Your objective –
With the line containing "Reserve com confiança" as the final line, restate exactly every line of the data below from the first one onward, and copy no pictures.

Recorded information –
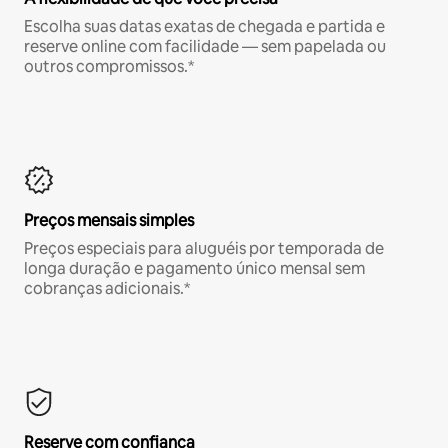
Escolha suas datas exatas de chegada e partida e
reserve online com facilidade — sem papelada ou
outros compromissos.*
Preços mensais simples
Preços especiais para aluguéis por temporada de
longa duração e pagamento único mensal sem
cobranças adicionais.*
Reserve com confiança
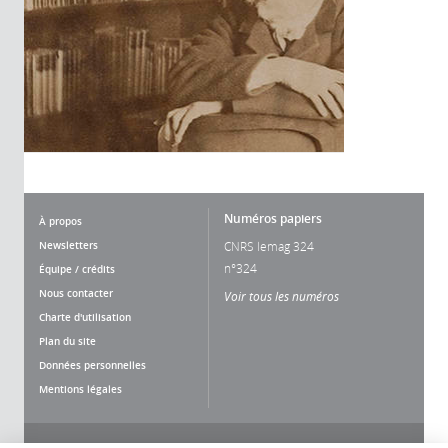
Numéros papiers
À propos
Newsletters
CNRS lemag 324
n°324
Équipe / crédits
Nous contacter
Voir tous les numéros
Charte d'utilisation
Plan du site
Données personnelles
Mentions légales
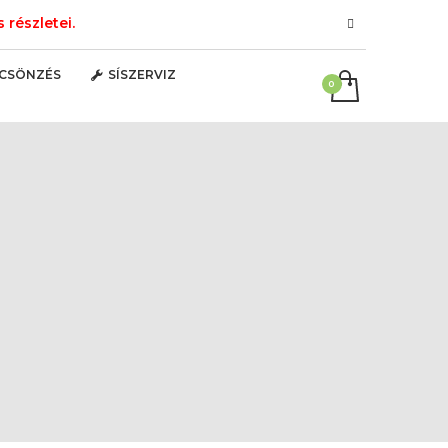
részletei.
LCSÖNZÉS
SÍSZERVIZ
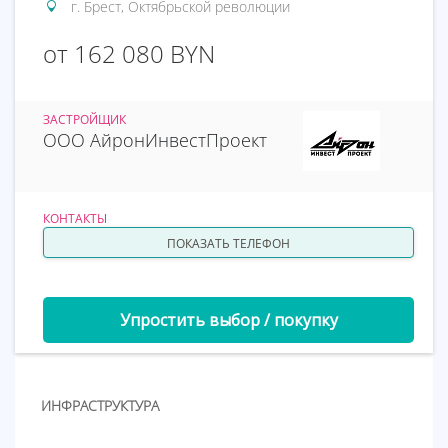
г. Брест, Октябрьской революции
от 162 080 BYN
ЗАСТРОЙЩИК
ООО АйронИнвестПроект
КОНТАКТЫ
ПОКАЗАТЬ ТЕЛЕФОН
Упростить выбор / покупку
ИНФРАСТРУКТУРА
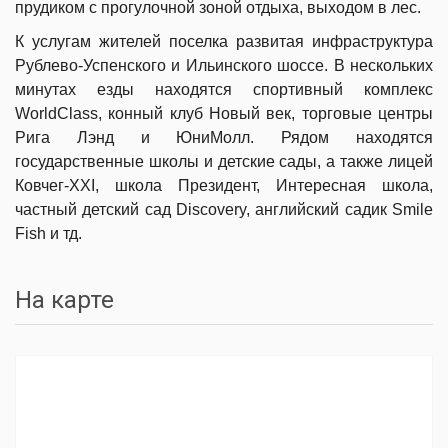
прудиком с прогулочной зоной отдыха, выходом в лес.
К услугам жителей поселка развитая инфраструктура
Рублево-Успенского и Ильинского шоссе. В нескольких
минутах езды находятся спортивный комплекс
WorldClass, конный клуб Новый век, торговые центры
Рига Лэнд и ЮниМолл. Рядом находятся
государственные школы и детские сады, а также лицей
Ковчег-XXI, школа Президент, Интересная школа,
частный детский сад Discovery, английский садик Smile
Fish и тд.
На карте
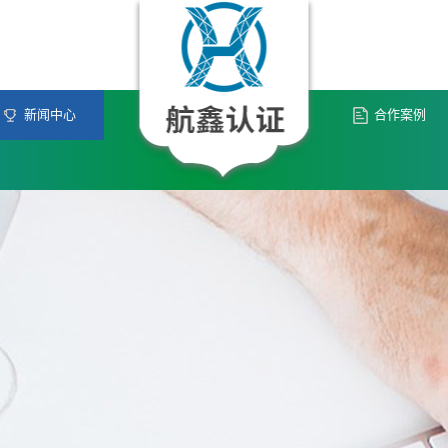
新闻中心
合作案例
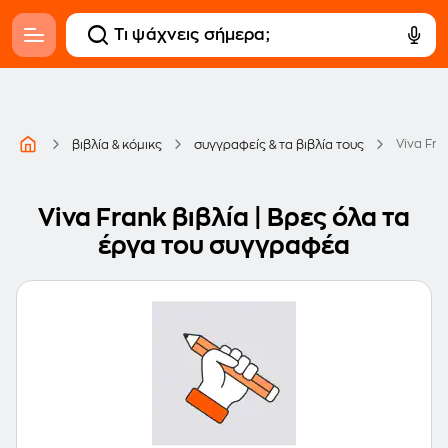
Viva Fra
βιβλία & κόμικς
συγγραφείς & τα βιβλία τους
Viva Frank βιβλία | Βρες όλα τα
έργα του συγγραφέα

Reply –
Escolha suas datas exatas de chegada e partida e
reserve online com facilidade — sem papelada ou
outros compromissos.*
Preços mensais simples
Preços especiais para aluguéis por temporada de
longa duração e pagamento único mensal sem
cobranças adicionais.*
Reserve com confiança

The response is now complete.